Dolph Chaney: Lead and backing vocals, lead guitar.
Nick Bertling: Drums, guitars, bass, keyboards, percussion, backing vocals.
Under The Overpass
Across the map I turn a chapter in my heart
The page, so brown, leaves me dumbfounded at the start
A time of peace and grand release may never come
I know, but then I need someone
But it’s all too late, untie the hands of fate, my love
The pavement’s broken glass under the overpass, my love
A futile show of faith, I know, but that’s OK
I must believe that I can give and receive myself back anyway
The breeze so bold it cuts with cold through flesh & bone
And all I see is you & me when I’m alone
But it’s all too late, untie the hands of fate, my love
The pavement’s broken glass under the overpass, my love
The river runs, and still the sun will rise & set -
A soothing thought - and I am not forsaken yet
Too many times I draw the lines that hinder me
But now and then I smile within our memory
Is it still too late? Untie the hands of fate, my love,
We could be free at last under the over….
We could be free at last, my love
Written September 1991.
© 1991, 2021 Dolph Chaney (BMI). All rights reserved.
Dolph Chaney: Lead vocal, bass.
Nick Bertling: Drums, guitars, keyboards, percussion, backing vocals.
Worship Song
I'm not a good Christian, that's what my friends say
I could only sing of your love 'til maybe Wednesday
And I don't know,
And I don't know
Why I don't know
What I still don't know,
But I know
That I know
No way without you
Jesus, I'm a dumbass -- please forgive me
Jesus, I'm a dumbass -- I'm so wrong
Jesus, I'm a dumbass -- can you love me?
Jesus, I'm a dumbass -- hear my song
Child, I'm getting bored with all the same-old
Your self-hatred makes your heart and brain cold
You don't know
and you don't know
why you don't know
what you still don't know
But I know
that I know
a heart that's true...
Dumbass, I am Jesus -- I forgive you
Dumbass, I am Jesus -- hear me soon
Dumbass, I am Jesus -- of course I love you
Dumbass, I am Jesus -- change your tune
Written September 11, 2007.
© 2007, 2021 Dolph Chaney (BMI).

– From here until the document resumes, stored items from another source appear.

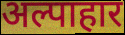
अल्पाहार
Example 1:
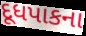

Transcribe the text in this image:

દૂધપાકના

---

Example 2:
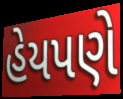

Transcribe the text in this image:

હેયપણે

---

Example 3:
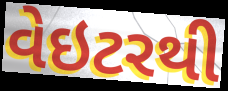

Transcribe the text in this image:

વેઇટરથી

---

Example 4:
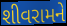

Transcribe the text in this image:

શીવરામને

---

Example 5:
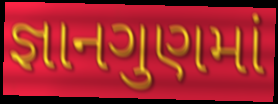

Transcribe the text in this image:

જ્ઞાનગુણમાં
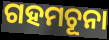
ଗହମଚୂନା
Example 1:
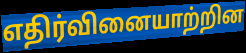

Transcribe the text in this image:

எதிர்வினையாற்றின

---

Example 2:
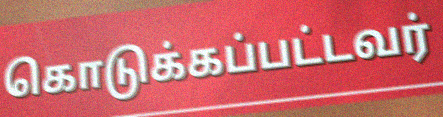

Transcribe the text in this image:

கொடுக்கப்பட்டவர்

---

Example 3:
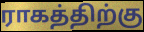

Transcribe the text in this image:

ராகத்திற்கு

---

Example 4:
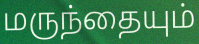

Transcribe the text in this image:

மருந்தையும்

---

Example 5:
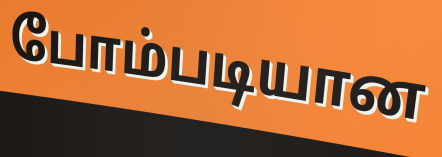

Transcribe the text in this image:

போம்படியான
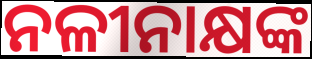
ନଳୀନାକ୍ଷଙ୍କ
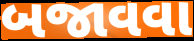
બજાવવા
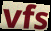
vfs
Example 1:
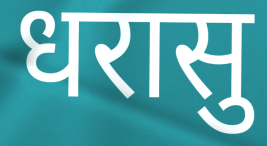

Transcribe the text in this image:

धरासु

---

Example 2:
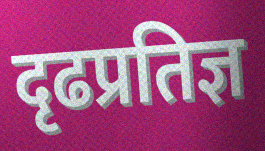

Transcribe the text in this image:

दृढप्रतिज्ञ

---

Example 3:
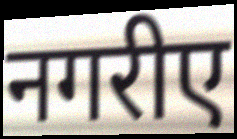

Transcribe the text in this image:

नगरीए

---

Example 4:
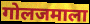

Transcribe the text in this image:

गोलजमाला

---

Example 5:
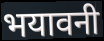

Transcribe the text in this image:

भयावनी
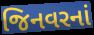
જિનવરનાં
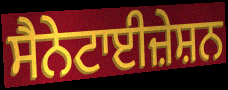
ਸੈਨੇਟਾਈਜ਼ੇਸ਼ਨ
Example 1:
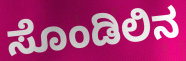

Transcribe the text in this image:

ಸೊಂಡಿಲಿನ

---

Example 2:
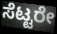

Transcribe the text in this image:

ಸೆಟ್ಟರೇ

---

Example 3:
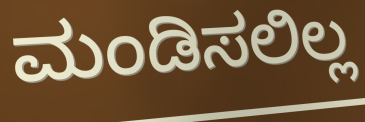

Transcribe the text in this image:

ಮಂಡಿಸಲಿಲ್ಲ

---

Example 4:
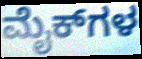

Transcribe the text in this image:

ಮೈಕ್‌ಗಳ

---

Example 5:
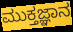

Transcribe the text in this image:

ಮುಕ್ತಜ್ಞಾನ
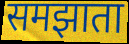
समझाता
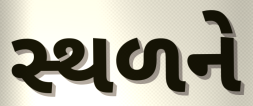
સ્થળને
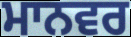
ਮਾਨਵਰ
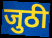
जुठी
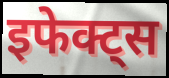
इफेक्ट्स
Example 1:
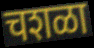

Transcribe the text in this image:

चशळा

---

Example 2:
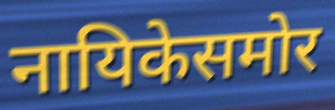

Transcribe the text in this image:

नायिकेसमोर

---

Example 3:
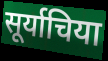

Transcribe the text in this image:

सूर्याचिया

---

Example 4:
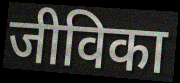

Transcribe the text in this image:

जीविका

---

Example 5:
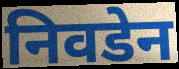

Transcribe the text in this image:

निवडेन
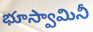
భూస్వామినీ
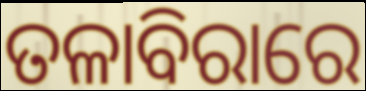
ତଳାବିରାରେ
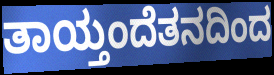
ತಾಯ್ತಂದೆತನದಿಂದ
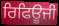
ਰਿਫਿਊਜੀ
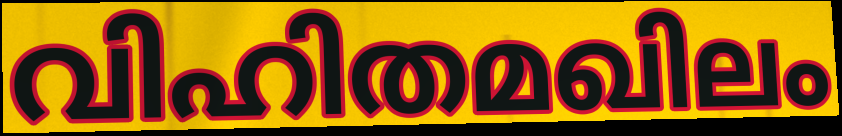
വിഹിതമഖിലം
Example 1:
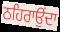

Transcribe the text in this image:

All rights reserved.
Dolph Chaney: Lead vocal, acoustic and electric guitars.
Nick Bertling: Drums, lead guitar, keyboards, percussion, backing vocals.
Graveyard Shift
In our second-floor apartment, we
hear footsteps as we stumble into bed.
I can hear the graveyard shift above our head.
As I sleeplessly walk to the bar,
machines scream up through grates on this dark street.
I can hear the graveyard shift beneath my feet.
In a cemetery late at night,
I sit and wonder who or what I’ll meet.
I can feel the graveyard shift beneath my feet.
Written July 18-23, 2006.
© 2006, 2021 Dolph Chaney (BMI). All rights reserved.
Dolph Chaney: Lead vocal, guitar.
Nick Bertling: Drums, lead guitar, bass, keyboards, percussion.